AJP - Regulatory, Integrative and Comparative Physiology, Vol 256, Issue 1 201-R206, Copyright © 1989 by American Physiological Society

ARTICLES

Skeletal muscle calcium uptake in bacteremic rats

M. V. Westfall and M. M. Sayeed
Department of Physiology, Loyola University Stritch School of Medicine, Maywood, Illinois 60153.
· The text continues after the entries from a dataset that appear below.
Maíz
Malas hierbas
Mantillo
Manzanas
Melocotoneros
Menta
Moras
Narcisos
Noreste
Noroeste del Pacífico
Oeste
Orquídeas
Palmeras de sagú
To determine whether cellular Ca2+ regulation is altered in bacteremic rat skeletal muscle, 45Ca2+ uptake was measured in soleus muscles 12 h after an intraperitoneal bacterial (Escherichia coli) injection. Some rats received diltiazem (2.4 mg/kg iv) 10 h after bacterial injection to determine whether calcium blockers could inhibit changes in Ca2+ regulation. Cellular exchangeable Ca2+ was measured in soleus muscles incubated for 5 min to 4 h in Krebs-Ringer bicarbonate (KRB) media (pH 7.4) containing 45Ca2+ (1.5 muCi/ml) and subsequently "washed" in La3+-containing, Ca2+-free KRB media. Bacteremia had no effect on steady-state exchangeable Ca2+, but it significantly reduced the time required to reach half-maximal uptake compared with controls. Diltiazem treatment returned the half-maximal Ca2+ uptake toward control values in bacteremic rat muscles. Depolarization of soleus muscles with high K+ (60 mM) transiently increased Ca2+ uptake in control and bacteremic rat muscles, although the increase was significantly greater (P less than 0.05) in bacteremic rat muscles. The altered skeletal muscle Ca2+ regulation may be due to excessive stimulation of Ca2+ messenger systems, sarcolemmal Ca2+ channels, and/or Ca2+ release from the sarcoplasmic reticulum in response to bacteremia.